▸ **What to work on**
Resume the forum thread on steelhead flies below, picking up after its last post.

# Steelhead flies



## bassman56 (May 22, 2005)

Whats the best fly for fall steelhead.


----------



## Whaler (Nov 16, 2004)

Nice Avatar!


----------



## Steel Cranium (Aug 22, 2005)

Early fall -- something that looks like a shiner that can be worked aggressively. Clousers or streamers. Later fall -- egg patterns, moe eggs, yarn flies, etc.


----------



## silverbullet (Apr 14, 2004)

I would go with black,olive or white wollybuggers. White/chart clousers and anything that looks like a minnow. Don't be affraid to try different colors, sometimes something different that the fish haven't seen is the ticket. When the temp drops switch over to smaller offerings. Small Nymphs and eggs do wonders. Good luck and have fun.


----------



## peple of the perch (Sep 13, 2004)

do those egg patterns work good


----------



## silverbullet (Apr 14, 2004)

Yes, very well at that in the right conditions.


----------



## steelheader007 (Apr 8, 2004)

steelhead flies above ------- Salmon Below


----------



## BigDaddy300 (Nov 1, 2004)

Very impressive collection. Do you tie your own?

▸ **Data provided**
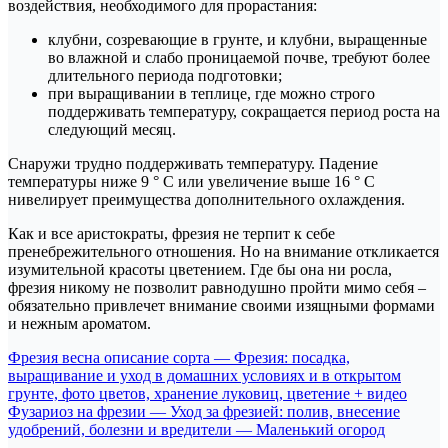
воздействия, необходимого для прорастания:
клубни, созревающие в грунте, и клубни, выращенные
во влажной и слабо проницаемой почве, требуют более
длительного периода подготовки;
при выращивании в теплице, где можно строго
поддерживать температуру, сокращается период роста на
следующий месяц.
Снаружи трудно поддерживать температуру. Падение
температуры ниже 9 ° C или увеличение выше 16 ° C
нивелирует преимущества дополнительного охлаждения.
Как и все аристократы, фрезия не терпит к себе
пренебрежительного отношения. Но на внимание откликается
изумительной красоты цветением. Где бы она ни росла,
фрезия никому не позволит равнодушно пройти мимо себя –
обязательно привлечет внимание своими изящными формами
и нежным ароматом.
Навигация
Фрезия весна описание сорта — Фрезия: посадка,
выращивание и уход в домашних условиях и в открытом
по
грунте, фото цветов, хранение луковиц, цветение + видео
записям
Фузариоз на фрезии — Уход за фрезией: полив, внесение
удобрений, болезни и вредители — Маленький огород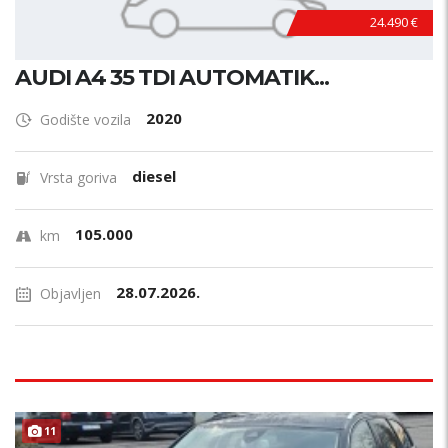
24.490 €
AUDI A4 35 TDI AUTOMATIK...
2020
Godište vozila
diesel
Vrsta goriva
105.000
km
28.07.2026.
Objavljen
11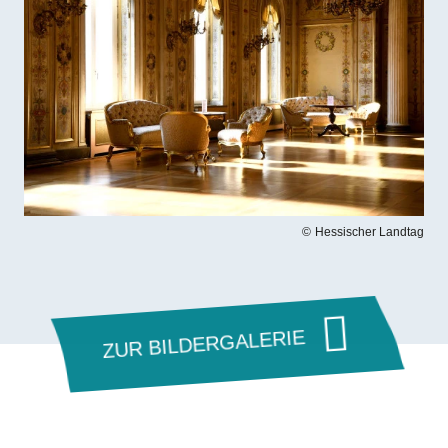
Hessischer Landtag
ZUR BILDERGALERIE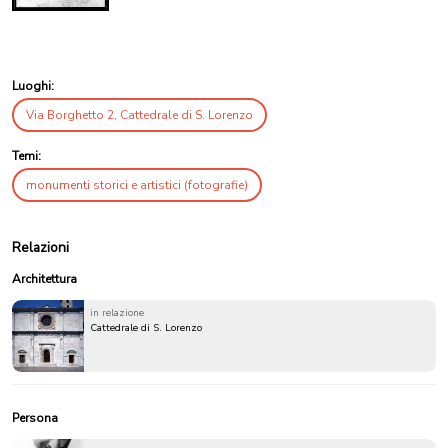
Luoghi:
Via Borghetto 2, Cattedrale di S. Lorenzo
Temi:
monumenti storici e artistici (fotografie)
Relazioni
Architettura
in relazione
Cattedrale di S. Lorenzo
Persona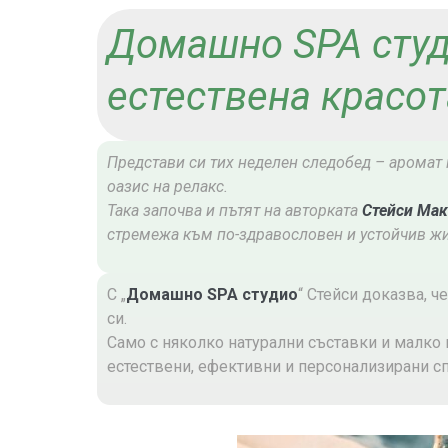
Домашно SPA студ
естествена красот
Представи си тих неделен следобед – аромат 
оазис на релакс.
Така започва и пътят на авторката
Стейси Ма
стремежа към по-здравословен и устойчив жи
С „
Домашно SPA студио
“ Стейси доказва, ч
си.
Само с няколко натурални съставки и малк
естествени, ефективни и персонализирани сп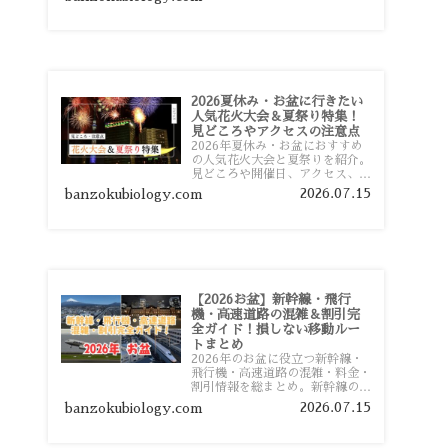
おすすめスポットまで旅行前に役
立つ情報を詳しく解説します。
2026夏休み・お盆に行きたい
人気花火大会＆夏祭り特集！
見どころやアクセスの注意点
2026年夏休み・お盆におすすめ
の人気花火大会と夏祭りを紹介。
見どころや開催日、アクセス、混
雑対策、旅行前に知っておきたい
2026.07.15
banzokubiology.com
注意点をわかりやすく解説しま
す。
【2026お盆】新幹線・飛行
機・高速道路の混雑＆割引完
全ガイド！損しない移動ルー
トまとめ
2026年のお盆に役立つ新幹線・
飛行機・高速道路の混雑・料金・
割引情報を総まとめ。新幹線の予
約や最繁忙期料金、飛行機を安く
2026.07.15
banzokubiology.com
予約するコツ、高速道路の休日割
引・深夜割引まで、損しない移動
方法を分かりやすく解説します。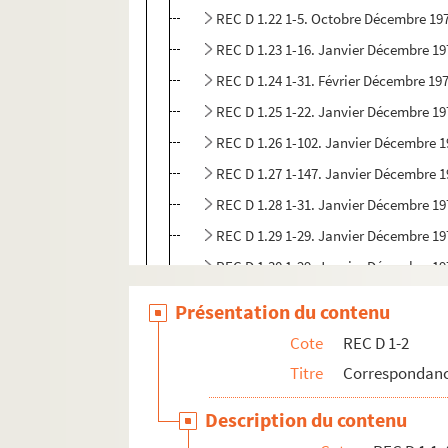
REC D 1.22 1-5. Octobre Décembre 19
REC D 1.23 1-16. Janvier Décembre 19
REC D 1.24 1-31. Février Décembre 19
REC D 1.25 1-22. Janvier Décembre 19
REC D 1.26 1-102. Janvier Décembre 
REC D 1.27 1-147. Janvier Décembre 
REC D 1.28 1-31. Janvier Décembre 19
REC D 1.29 1-29. Janvier Décembre 19
REC D 1.30 1-29. Janvier Décembre 19
REC D 1.31 1-23. Janvier Décembre 19
Présentation du contenu
REC D 1.32 1-55. Janvier Décembre 19
Cote
REC D 1-2
REC D 1.33 1-72. Janvier Décembre 19
Titre
Correspondanc
REC D 1.34 1-45. Janvier Décembre 19
Description du contenu
REC D 1.35 1-31. Janvier Décembre 19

▸ **Result**
----------



## steelheader007 (Apr 8, 2004)

.... I have to cause there to expensive not to, unlike most of my friends I tye for functionality, and not because I love to .. lol the 5-8" decievers I just got done tying are going to save me 10-15$ a fly .. while striper fishing I cant imagine paying for them! If you have any questions fire away!


----------



## silverbullet (Apr 14, 2004)

Hey Tom, My dad had me tie up some saltwater closers for him. He said 5 to 7 bucks a piece down the keys. The tying can be alot cheaper than the cost of the completed thats for sure. Plus, you get the added ability to come up with something different.

jeff


----------



## peple of the perch (Sep 13, 2004)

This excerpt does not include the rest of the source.